> _Extrait source_:
Nous formulons une deuxième proposition d’ordre pratique. Lors de l’homologation des documents, la CNCCEP a trois possibilités : homologuer, homologuer avec réserve, refuser l’homologation – seul pouvoir juridique, au demeurant important, dont elle dispose. C’est donc un peu tout ou rien. Refuser l’homologation, compte tenu des délais d’impression, notamment, peut mettre un candidat dans l’impossibilité de les fournir, ce qui, sauf cas majeur, n’est ni souhaitable ni envisageable puisqu’il faut que les électeurs disposent de ces éléments. Nous envisageons donc des formules plus sévères – par exemple que le document soit homologué avec réserve et envoyé, mais qu’il ne soit pas pris en charge financièrement par la collectivité – et des mesures graduées pour éviter le tout ou rien et donner plus de poids aux avis de la CNCCEP.

Enfin, nous nous sommes interrogés sur l’envoi de documents papier dans notre monde numérisé. Dans le cadre démocratique, est-ce indispensable à l’expression du suffrage ? Pourrions-nous réduire l’impact environnemental des documents ? Nous avons délibéré et conclu que les documents papier sont indispensables, en tout cas pour ceux qui le souhaitent. Nous avons dès lors envisagé deux formules. D’abord, que les électeurs s’inscrivent pour recevoir ces documents papier ; mais cette formule est à nos yeux trop restrictive – nombre d’entre eux ne recevraient pas les documents électoraux faute d’inscription. Nous suggérons donc plutôt que ceux qui souhaiteraient ne recevoir ces documents que par voie numérique se manifestent.

> _Consigne 1_: Dans l'extrait sur la CNCCEP ci-dessus, relevez les possibilités dont dispose la commission lors de l'homologation des documents.
> _Consigne 2_: Prolongez, s'il vous plaît, l'extrait sur la CNCCEP à partir de sa dernière phrase.

> _Extraits de lignes_:

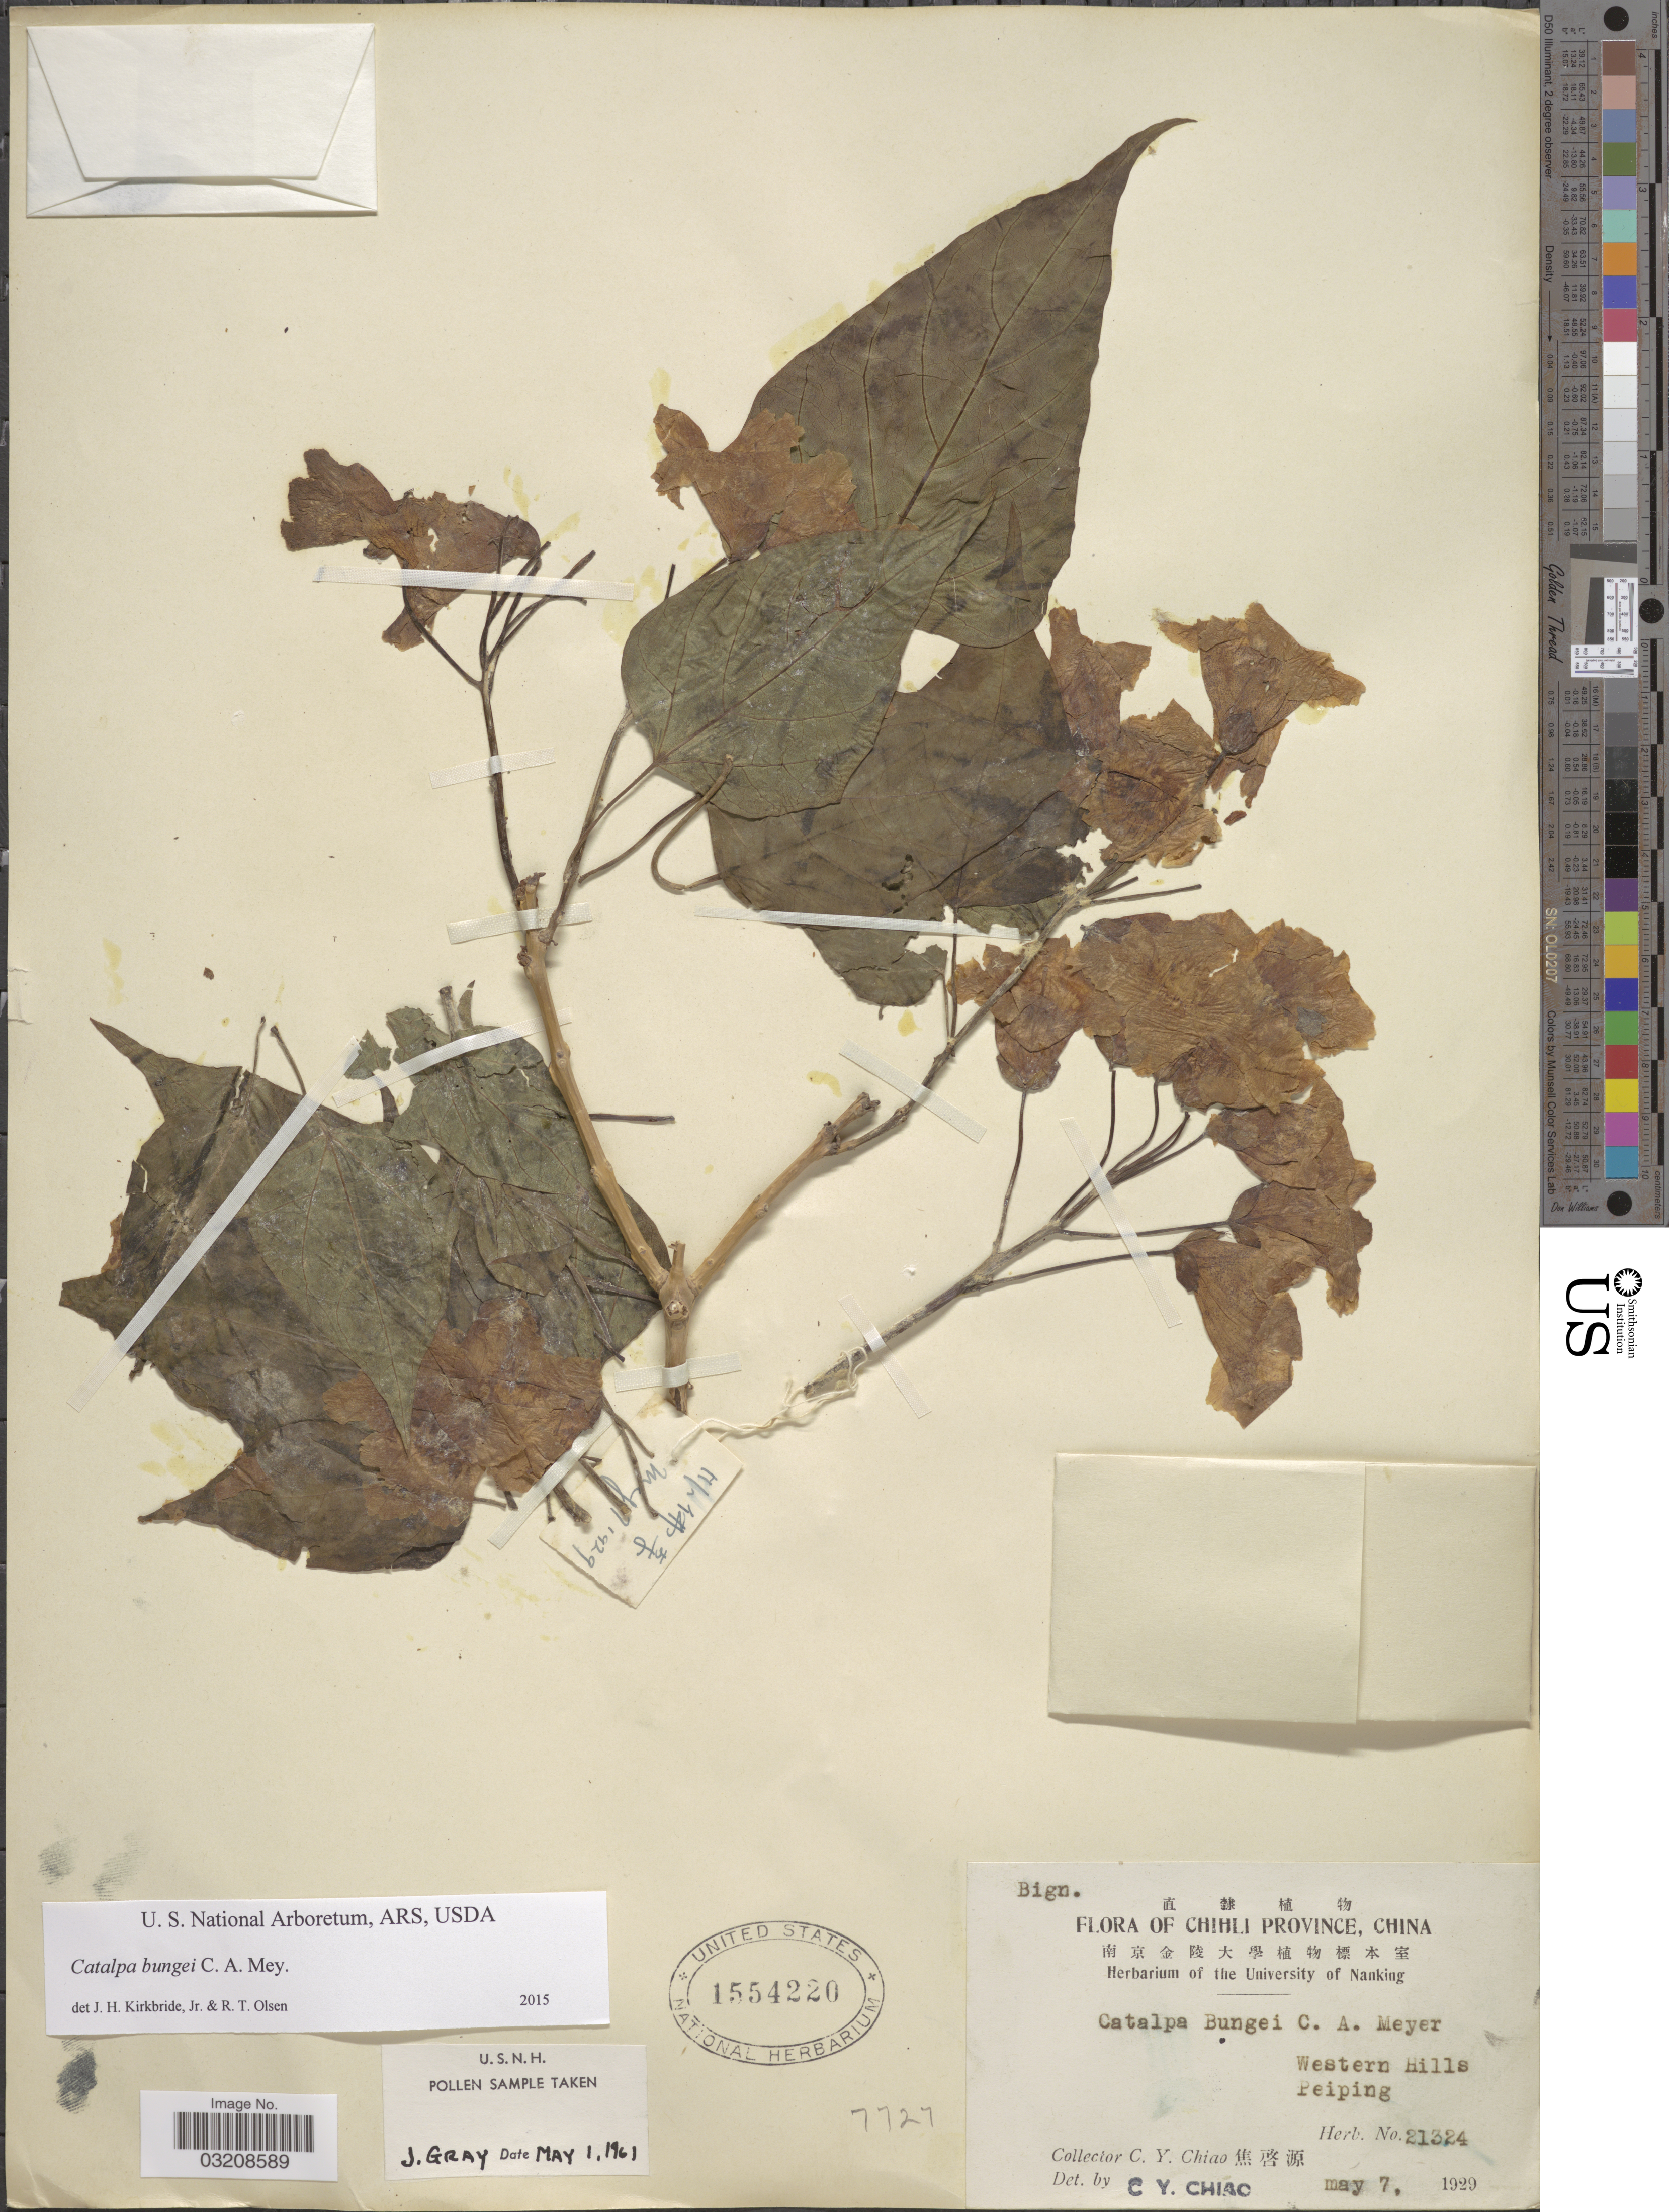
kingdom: Plantae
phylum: Tracheophyta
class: Magnoliopsida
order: Lamiales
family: Bignoniaceae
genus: Catalpa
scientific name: Catalpa bungei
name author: C.A. Mey.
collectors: C. Y. Chiao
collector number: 21324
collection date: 1929-05-07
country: China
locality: Chihli Province. Western Hills. Peiping.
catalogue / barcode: US 1554220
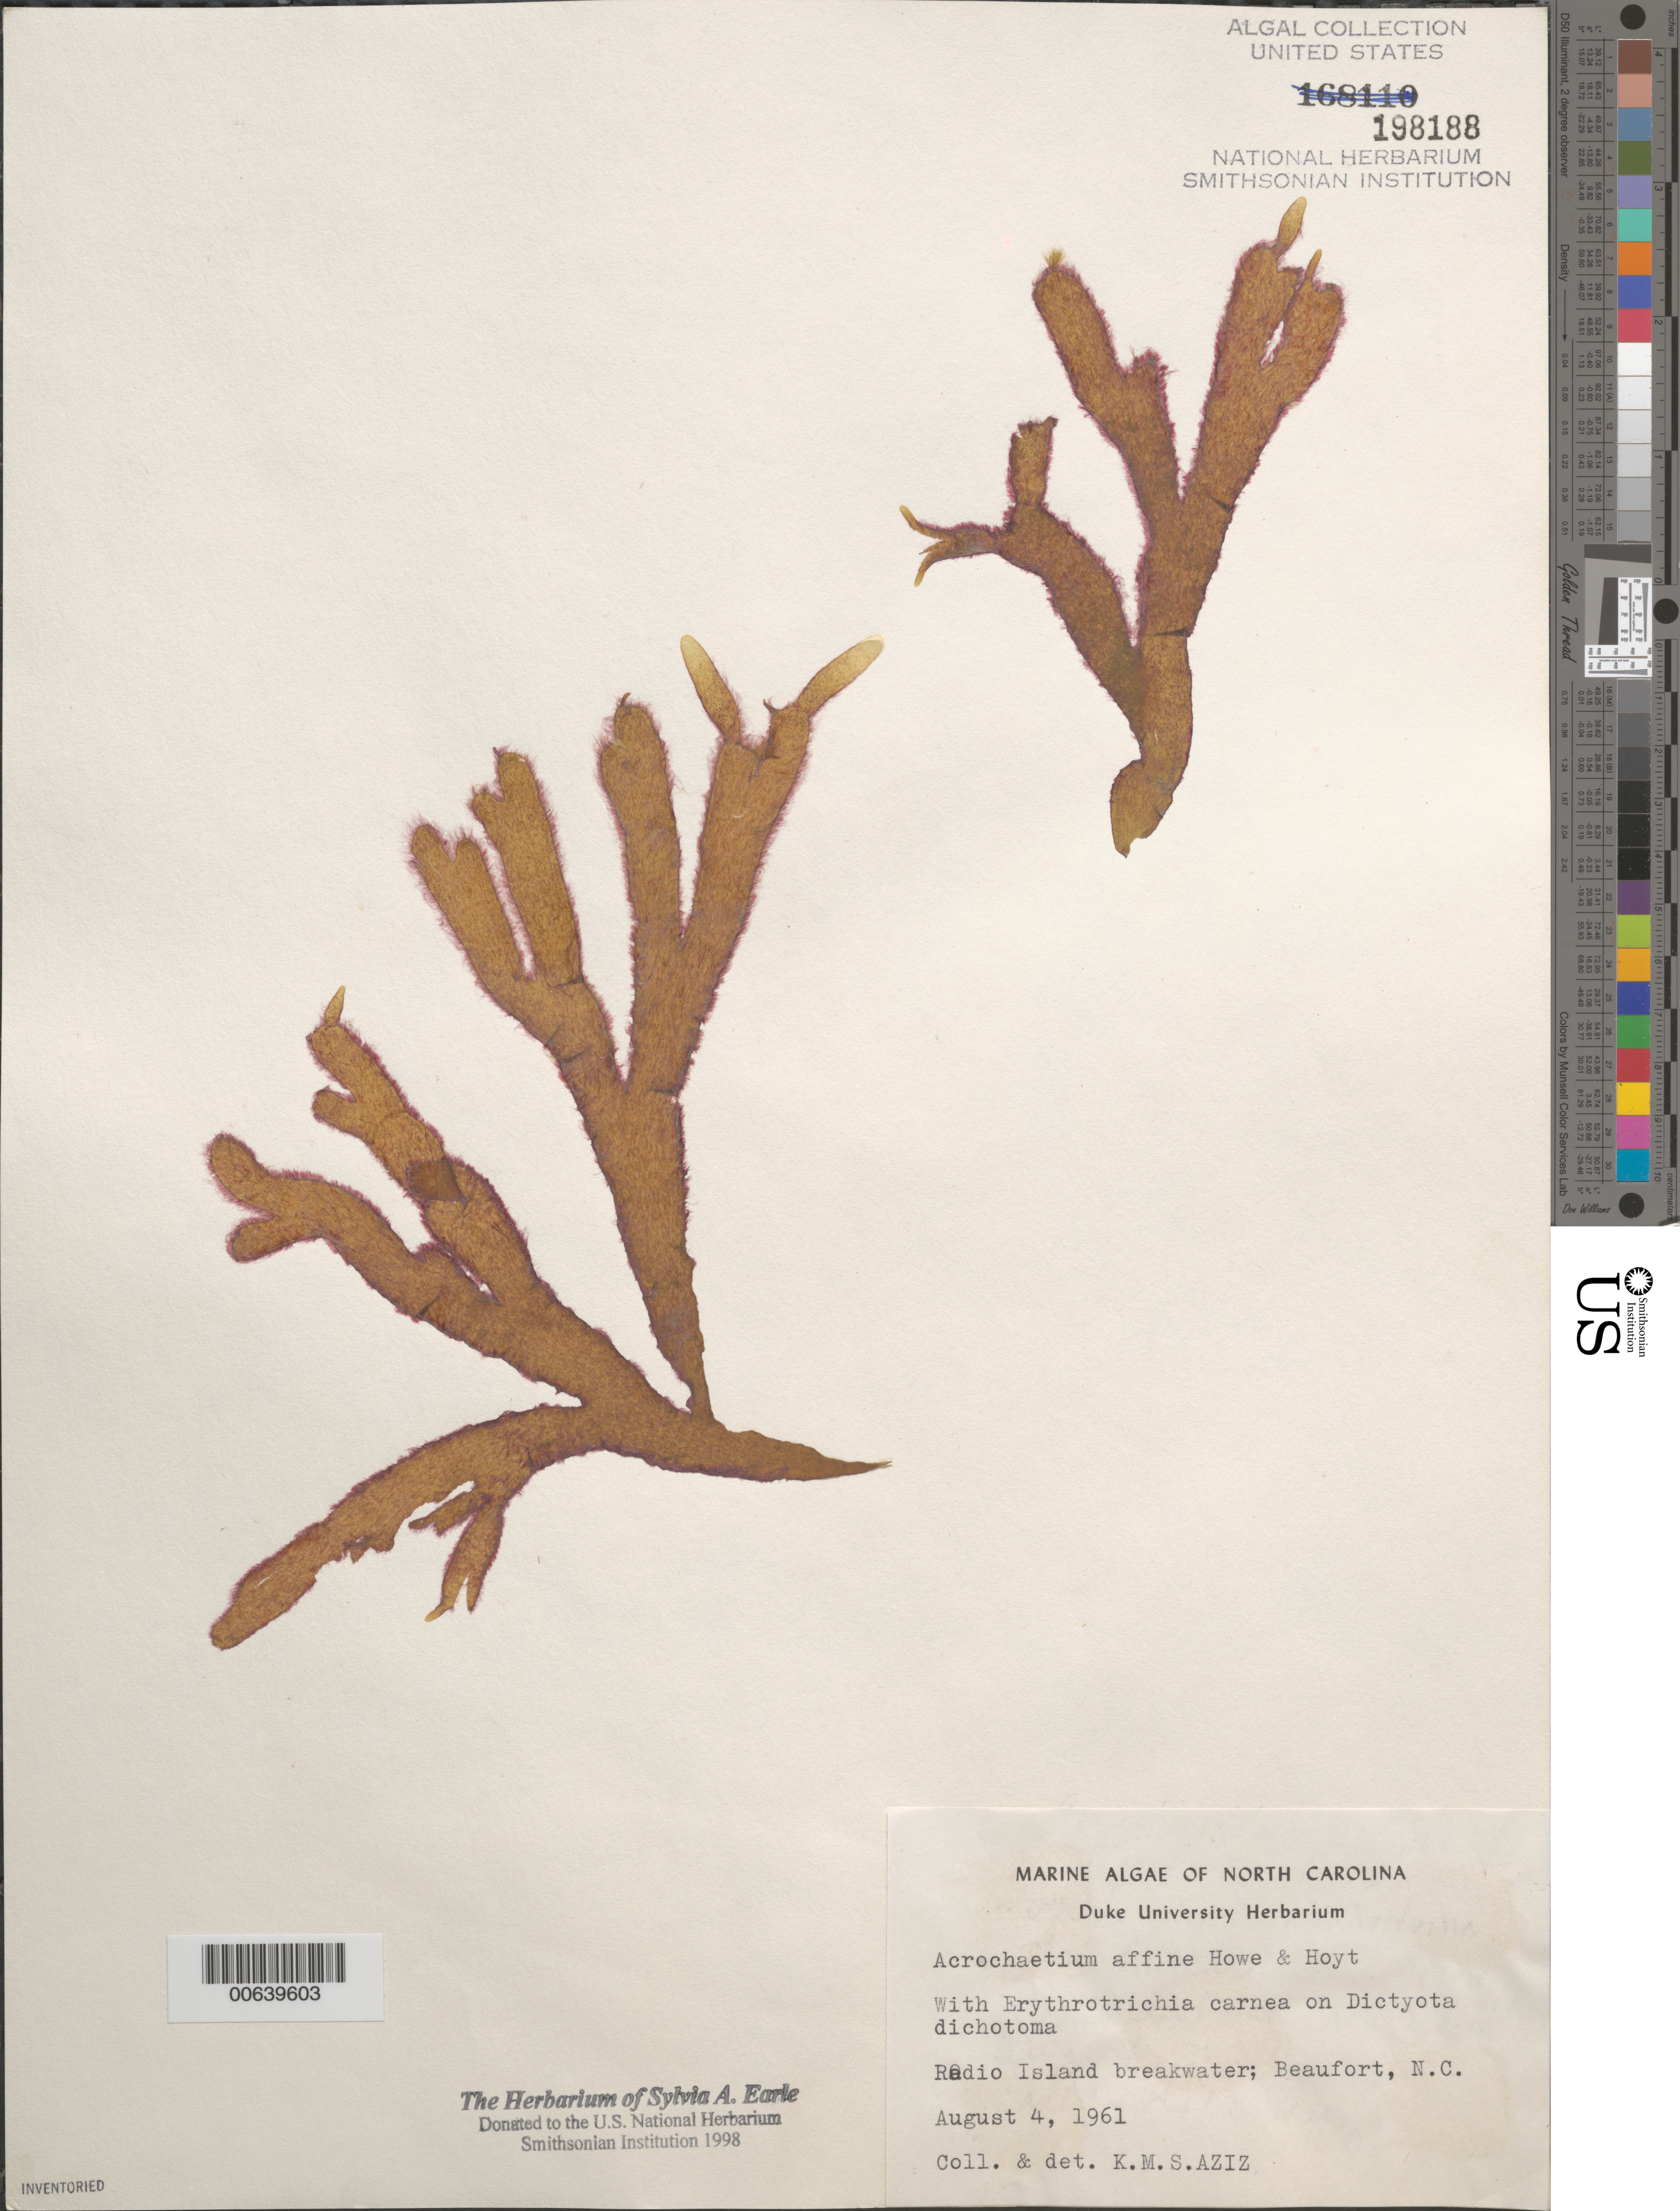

> _Réponse 1_:
- homologuer
- homologuer avec réserve
- refuser l'homologation

> _Réponse 2_:
Quant à notre mission de vigilance vis-à-vis des contenus illicites ou problématiques, les règles sont à présent bien connues, en particulier celles qui concernent la diffusion des sondages ou les conditions d’intervention par voie audiovisuelle et numérique dans les dernières heures avant le scrutin. Nous avons d’ailleurs collaboré de manière satisfaisante avec les plateformes avec lesquelles nous avons été en contact lorsque des problèmes se sont présentés.

M. Antoine Léaument, rapporteur. Vous l’avez dit, la CNCCEP est temporaire. Quelle est sa durée de vie ? Ce caractère temporaire vous semble-t-il une bonne chose ? Dans l’hypothèse, évoquée un temps dans la presse, d’une élection présidentielle anticipée, la nécessité de recréer la structure pourrait être problématique. Je m’interroge donc sur cette absence de permanence. Quels sont vos liens et vos méthodes de travail avec la CNCCFP, qui est, elle, permanente ?

Vous avez par ailleurs évoqué les multiples organes avec lesquels vous êtes en lien. Notre commission d’enquête s’intéresse particulièrement aux sondages et à leur rôle ; nous aimerions donc connaître vos relations avec la Commission des sondages. Pouvez-vous l’interpeller à propos de certains sondages ou contrôler son action, y compris ses propres méthodes de contrôle ?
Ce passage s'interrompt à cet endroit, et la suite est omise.